Sony Pictures is vowing to carry on the Spider-Man franchise without Marvel Cinematic Universe Studios’ contribution, setting the blame on Disney for cutting the successful inter-studio co-operation short.
In a statement acquired solely by The Hollywood Reporter, the studio says it is “disappointed” that Marvel president Kevin Feige will never again act as a lead maker on the film franchise, fairly laying the decision at Disney’s feet.
“Much of today’s news about Spider-Man has mischaracterized recent discussions about Kevin Feige’s involvement in the franchise,” says a Sony spokesperson. “We are disappointed, but respect Disney’s decision not to have him continue as a lead producer of our next live-action Spider-Man film.”
The studio at that point says Feige, who shepherds the robust Marvel Cinematic Universe for Disney-owned Marvel, may simply have a lot on his plate, given that Disney recently gained extra Marvel characters through its obtaining of 21st Century Fox.
“We hope this might change in the future, but understand that the many new responsibilities that Disney has given him – including all their newly added Marvel properties – do not allow time for him to work on IP they do not own,” says the statement. “Kevin is terrific and we are grateful for his help and guidance and appreciate the path he has helped put us on, which we will continue.”
The statement comes as THR and others revealed Tuesday that Sony and Disney have parted ways as co-makers on the resuscitated Spider-Man film franchise.

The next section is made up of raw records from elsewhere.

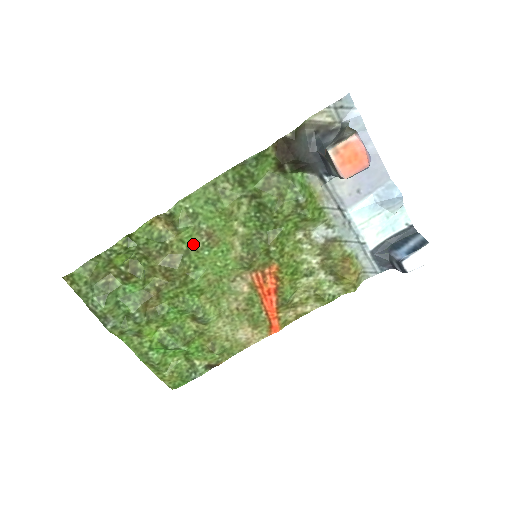
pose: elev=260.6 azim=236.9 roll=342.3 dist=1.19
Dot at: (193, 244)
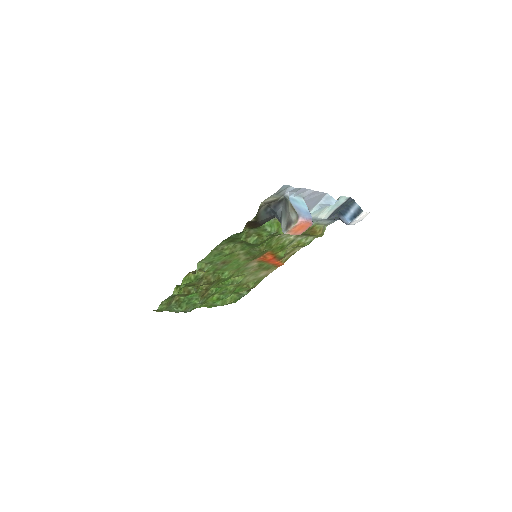
Dot at: (216, 269)
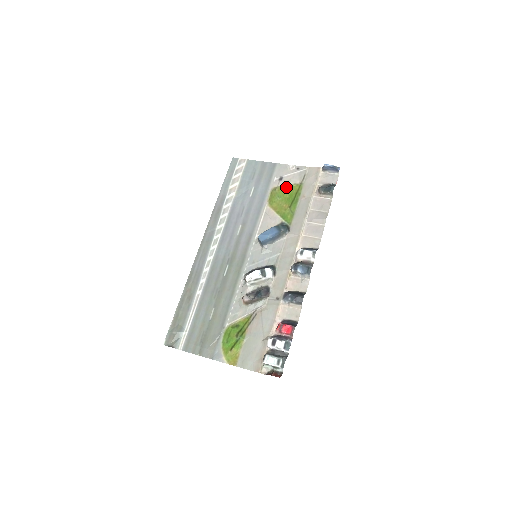
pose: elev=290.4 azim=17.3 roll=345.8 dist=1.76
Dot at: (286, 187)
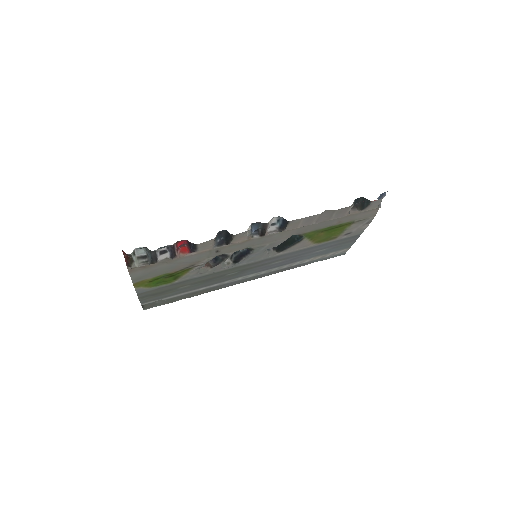
Dot at: (341, 231)
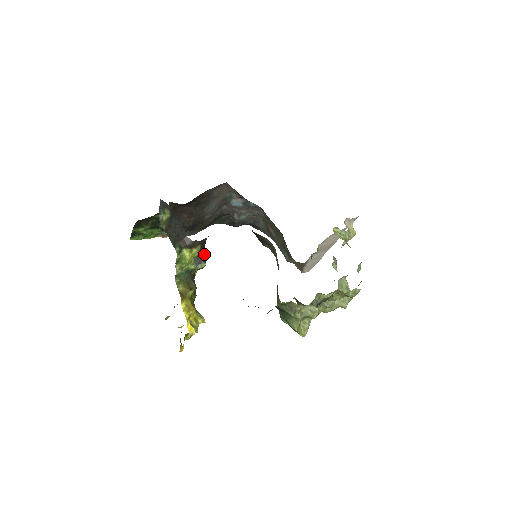
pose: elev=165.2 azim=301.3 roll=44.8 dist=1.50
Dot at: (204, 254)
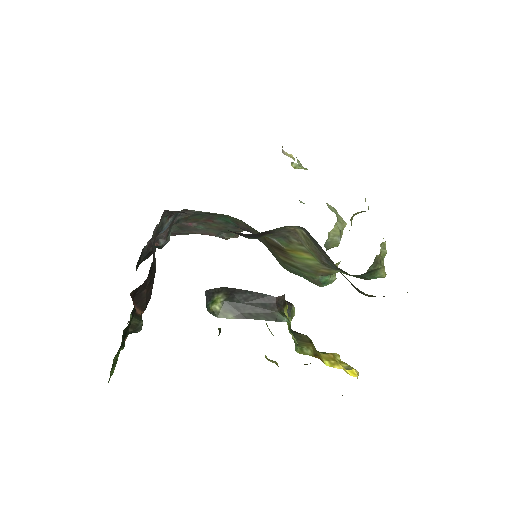
Dot at: occluded
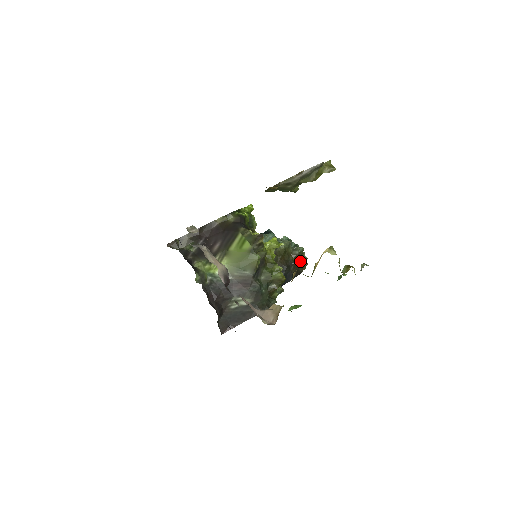
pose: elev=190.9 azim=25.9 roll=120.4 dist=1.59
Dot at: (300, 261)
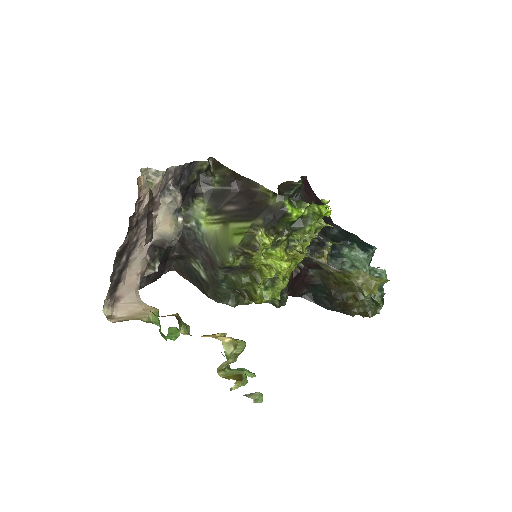
Dot at: (366, 306)
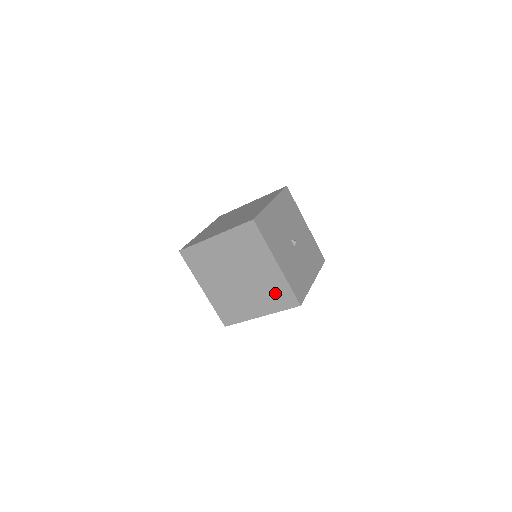
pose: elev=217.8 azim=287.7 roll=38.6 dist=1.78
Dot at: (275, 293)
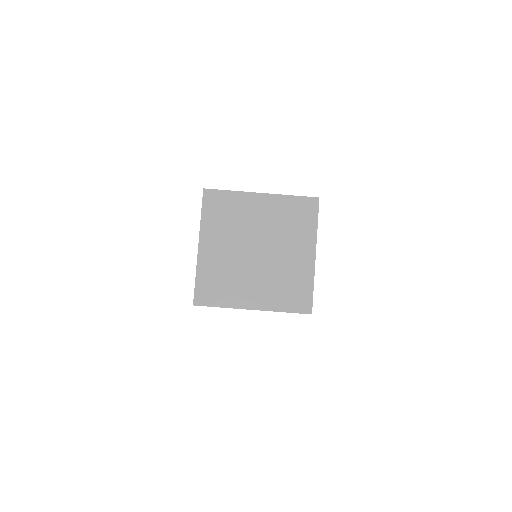
Dot at: (291, 287)
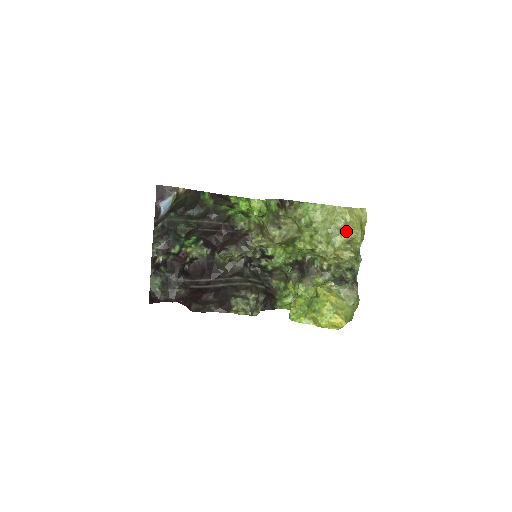
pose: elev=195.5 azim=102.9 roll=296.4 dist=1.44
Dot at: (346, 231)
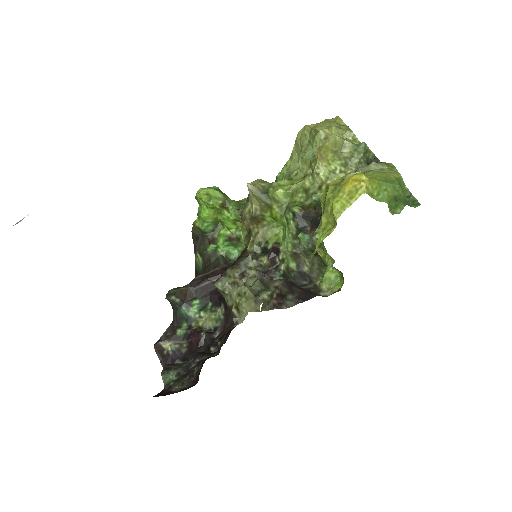
Dot at: (313, 135)
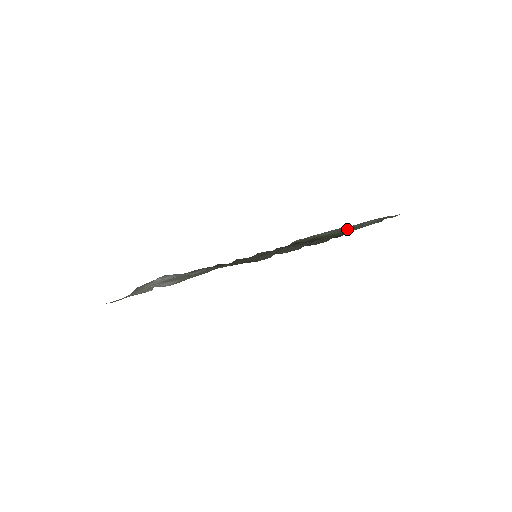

Reports propose that studio chiefs Tom Rothman at Sony and Alan Horn at Disney couldn’t agree on a financial arrangement to keep on teaming up.
Disney and Sony entered into a unique partnership for Marvel to produce the Spider-Man movies that featured Tom Holland. The deal saw Feige as a lead producer on Spider-Man: Homecoming and Spider-Man: Far From Home in a complex arrangement that permitted the hero, whose movie rights are controlled by Sony, to show up in Marvel’s Captain America: Civil War and two Avengers films.
The two sides had been discussing approaches to expand the deal for future Spider-Man films to star Holland yet talks collapsed recently.
Sony declared Monday that Far From Home had surpassed Skyfall to become the studio’s most successful release, with a worldwide haul of $1.109 billion and tallying. The film will be re-released over the Labor Day weekend with 4 minutes of extra footage.